Snow Crash (Text #3)

Let me start off by saying that when I read Snow Crash by Neal Stephenson, I was laughing from the first couple of pages. I mean the fact that the main character is named “Hiro Protagonist” alone is hilariously over-the-top to me. Hiro works as a Delivarator, or as we normally know it as a pizza delivery boy, but instead of getting a free pizza if it takes longer than thirty minutes for delivery, you can kill the Delivarator and take whatever you want of theirs. Now you might be thinking that the people of this world take pizza very seriously, but you would too if the pizza place was run by the Mafia. Like I said before, this book is amazing because how exaggerated the characters, story, and setting are. The story is set in Los Angeles in the 21st century, but it is no longer part of the United States. Instead, the federal government of the U.S.A has ceded a majority of its power and territory to private organizations. These organizations are then divided into franchises, which are run individually through a person, or manager and the organization can close or hold that franchisee responsible instead of taking the hit themselves. The police force is scares in a majority of the areas except for a few, so immigration in not managed in a lot of the areas.

The territory that ceded from the government is also divided into sovereign regions, or city states, and each is run by its own business franchise.
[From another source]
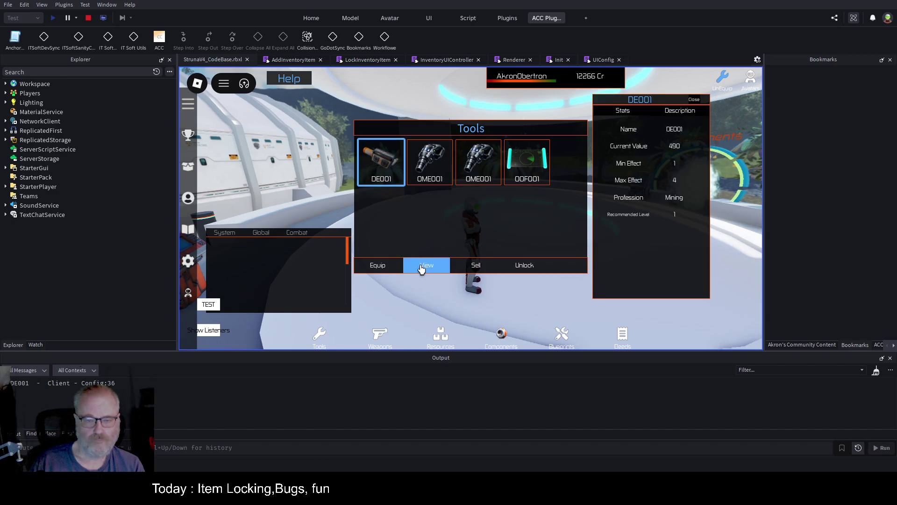
click(428, 169)
click(423, 267)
The entire social and governmental hierarchal structure is very capitalistic because everything is run by a major industry and even the government and police force are under the industries power. This world has even redefined classes and races, and like the book they are over stereotyped and exaggerated as well.

Hiro is a free-lance hacker who worked for a pizza place, until he is fired after he meets a seventeen year old girl named Y.T. (Yours Truly) who helps him deliver a pizza. In this world Stephenson has created a place for his characters called the Metaverse, which in some way is a version of the internet or a multiple player game. In my eyes, it’s a very intense and technical version of World of Warcraft, but just like that game you get lost in the world and lose a sense of reality (I had a friend who played World of Warcraft for seventeen hours straight; he was a mess after that). Each player has an avatar and can either customize it, or get a pre-made avatar but upgrades are available. There are two major functions in the Metaverse: one is access to restricted environments such as an exclusive Metaverse club (Black Sun), and two is technical acumen which can be often shown by the level or complexity of one’s avatar. For Hiro, his avatar is almost exactly like him and is the best sword fighter in the Metaverse, which is not saying much because he wrote the code for it.

So far the only knowledge of the title of the book is that “Snow Crash” is a computer virus that can now affect humans. It is a “pseudo-narcotic” that is being offered in exclusive nightclubs in the Metaverse.